A slippery trail that winds down a small slope in the forest continues to be a favourite destination during walks. Sliding down the hill is both exhilarating and scary at the same time, and feeling on the borderline of being out of control are parts of what makes the “Penguin Slide” attractive to the children. Experiencing these contrasting feelings is exciting. Children want to be trusted with decisions in respect to managing risks and safety. Our students were able to recognize and evaluate the risks associated with sliding down the hill. They suggested and agreed to follow this set of guidelines that made the experience less dangerous, but that still involved an element of risk:
• Someone should be at the top of the hill and give the “all clear” for sliding.
• Only one person should slide at a time. (After a while, the children expressed a desire to go down the hill as a “train,” so we had to revisit, discuss, and amend our group rules.)
• Only foot-first sliding should be allowed.
• After sliding, move quickly and safely from the bottom of the hill.
• Walk back up the hill along a side route rather than up the centre of the sliding path.
When children generate their own ideas about keeping safe, they are invested in them. We, as adults, don’t have to work as hard to enforce arbitrary, extrinsic rules. After implementing some parameters that made the sliding safe enough for the experience to continue, we noticed that the students appeared to understand their personal competencies and the levels of risk they were comfortable with. They adjusted their risky play to these internal boundaries. After evaluating the situation for themselves, some children opted not to slide, or to slide from only partway up the hill. A child’s personality plays a significant role in the child’s risk-taking decisions. We take into account individual temperaments and we strive to meet children “where they are at” in terms of their approach to experiencing and navigating risk.

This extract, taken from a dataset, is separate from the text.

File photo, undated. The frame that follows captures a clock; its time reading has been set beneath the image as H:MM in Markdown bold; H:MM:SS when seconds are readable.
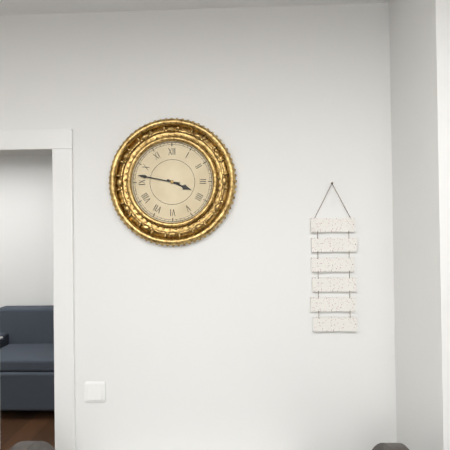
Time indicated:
**3:47**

Personal resilience, development of self-esteem and confidence for those overcoming fears, group communication, negotiating turn taking, and a growing understanding of physics are just a few of the positive benefits resulting from our visits to the “Penguin Slide.” According to Tim Gill in his article, “The End of Zero Risk in Childhood,” “Children learn a great deal from their own efforts and from their mistakes. If we try too hard to keep them safe, we starve them of the very experiences that they need if they are to learn how to deal with the ups and downs of life.” And the ups and downs of the “Penguin Slide.”